A Single Life - In this Oscar-nominated animated short, a young woman receives a mysterious package that contains a vinyl record. She soon realizes that she can go forward or backward in time by simply adjusting the position of the needle as the record plays on her stereo.
The story behind A Single Life should inspire animators everywhere: a 2-min film made by three self-taught filmmakers within three months at their own small Utrecht design studio, that went on to become nominated for an Academy Award this year. The film was directed, animated and produced by Job, Joris & Marieke who met whilst studying product design at the Design Academy in Eindhoven (Netherlands). The trio were drawn together through their love for films and collectively started to make animations. Interestingly, the idea behind A Single Life was born from that time, “we were listening to Abba’s Waterloo on a vinyl record in Joris’ student room, the record skipped, and we thought it could have been possible that time had skipped instead. The idea stayed with us and about ten years later we made it into a film”.
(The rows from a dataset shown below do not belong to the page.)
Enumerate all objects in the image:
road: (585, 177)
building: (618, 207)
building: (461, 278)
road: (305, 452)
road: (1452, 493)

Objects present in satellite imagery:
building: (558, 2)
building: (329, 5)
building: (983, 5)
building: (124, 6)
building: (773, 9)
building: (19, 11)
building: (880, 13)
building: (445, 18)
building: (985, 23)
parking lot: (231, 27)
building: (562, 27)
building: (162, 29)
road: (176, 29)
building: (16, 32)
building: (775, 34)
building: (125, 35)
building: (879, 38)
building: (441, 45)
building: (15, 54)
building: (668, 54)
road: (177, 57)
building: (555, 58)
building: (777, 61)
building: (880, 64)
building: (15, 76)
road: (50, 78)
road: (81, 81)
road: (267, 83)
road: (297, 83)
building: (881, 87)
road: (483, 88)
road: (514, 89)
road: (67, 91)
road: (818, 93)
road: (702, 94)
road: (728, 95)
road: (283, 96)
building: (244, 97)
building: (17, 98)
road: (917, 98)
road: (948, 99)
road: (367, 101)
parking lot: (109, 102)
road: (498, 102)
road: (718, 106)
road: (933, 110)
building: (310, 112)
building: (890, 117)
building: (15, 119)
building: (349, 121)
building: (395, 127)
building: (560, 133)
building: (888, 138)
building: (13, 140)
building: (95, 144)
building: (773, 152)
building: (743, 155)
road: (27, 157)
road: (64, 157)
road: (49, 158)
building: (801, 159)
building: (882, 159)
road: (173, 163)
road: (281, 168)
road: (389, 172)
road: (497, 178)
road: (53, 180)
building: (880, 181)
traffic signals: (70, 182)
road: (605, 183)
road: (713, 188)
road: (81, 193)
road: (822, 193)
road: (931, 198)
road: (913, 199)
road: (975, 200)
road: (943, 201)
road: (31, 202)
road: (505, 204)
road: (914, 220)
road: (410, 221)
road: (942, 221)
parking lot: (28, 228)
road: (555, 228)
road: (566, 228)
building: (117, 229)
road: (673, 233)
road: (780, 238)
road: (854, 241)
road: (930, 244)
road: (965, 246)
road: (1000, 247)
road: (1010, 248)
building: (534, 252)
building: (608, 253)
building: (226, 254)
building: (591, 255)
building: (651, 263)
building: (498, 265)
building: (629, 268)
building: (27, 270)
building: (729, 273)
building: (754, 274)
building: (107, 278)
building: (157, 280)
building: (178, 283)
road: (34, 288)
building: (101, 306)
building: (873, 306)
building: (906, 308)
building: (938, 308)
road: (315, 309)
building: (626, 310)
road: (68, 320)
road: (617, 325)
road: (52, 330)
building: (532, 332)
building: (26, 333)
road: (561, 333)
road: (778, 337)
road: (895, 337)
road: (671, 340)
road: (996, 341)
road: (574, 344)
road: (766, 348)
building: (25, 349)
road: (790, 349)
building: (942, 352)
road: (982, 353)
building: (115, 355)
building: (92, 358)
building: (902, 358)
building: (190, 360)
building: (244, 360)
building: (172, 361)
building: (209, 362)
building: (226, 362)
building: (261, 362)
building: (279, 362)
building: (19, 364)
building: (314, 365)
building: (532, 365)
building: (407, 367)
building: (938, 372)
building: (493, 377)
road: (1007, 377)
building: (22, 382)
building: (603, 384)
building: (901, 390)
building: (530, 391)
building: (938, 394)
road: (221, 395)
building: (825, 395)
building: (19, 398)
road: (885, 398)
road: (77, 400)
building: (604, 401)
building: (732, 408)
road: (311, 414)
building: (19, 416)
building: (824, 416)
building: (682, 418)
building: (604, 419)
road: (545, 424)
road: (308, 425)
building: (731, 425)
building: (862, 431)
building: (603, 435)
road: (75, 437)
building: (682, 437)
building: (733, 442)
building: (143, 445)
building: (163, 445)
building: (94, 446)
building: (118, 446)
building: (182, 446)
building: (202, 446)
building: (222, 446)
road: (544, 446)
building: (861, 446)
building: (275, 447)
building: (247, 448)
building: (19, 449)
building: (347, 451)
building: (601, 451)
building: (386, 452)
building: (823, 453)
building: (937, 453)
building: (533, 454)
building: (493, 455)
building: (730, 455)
The film tells tells the story of Pia, who after playing a mysterious vinyl single is suddenly able to travel through her life at different ages and stages all within the space of one song. The team noted that the runtime was the biggest challenge they faced when making the short, as the film was originally designed to be released in cinemas before a blockbuster (which meant that the length could be no longer than 2’15). “We have a lot to tell in such a short time. Five different stages of someone’s life. It’s pretty hard to get all that clear to someone in so little time. That was really the hardest part”.
Beautifully and vibrantly made with Cinema4D, each room is intricately designed with objects and details which tell a story about Pia’s life and character – interests changing from designer minimalist furniture to Buddhism to Nordic walking. As Joris states in an interview with Animation World Network “We really love the type of contemporary character design you find at the Pictoplasma Festival in Berlin. But, it doesn’t really have a heart a lot of the time. It’s really appealing visually, but you can’t really tell a story with most of those really weird characters. We try to balance having edgy characters while still conveying a story”. With Pia, they focused on creating a character that was very simple and iconic, yet cute and likable. They achieved this to great effect by putting a lot of time in the facial animation, such as leaving off the ears and the nose and using a hairstyle that can move a little every time she twisted her neck.
“We hope our audience thinks about mortality and that time is always running out. Our main goal was to make a fun film that people could enjoy and laugh at. But, it’s also something you could think about later. There’s enough depth to be more than just a funny film”. Job, Joris & Marieke are currently working on a more melancholic and thrilling 8-10 minute film, which should be ready this summer. We’re looking forward to it already!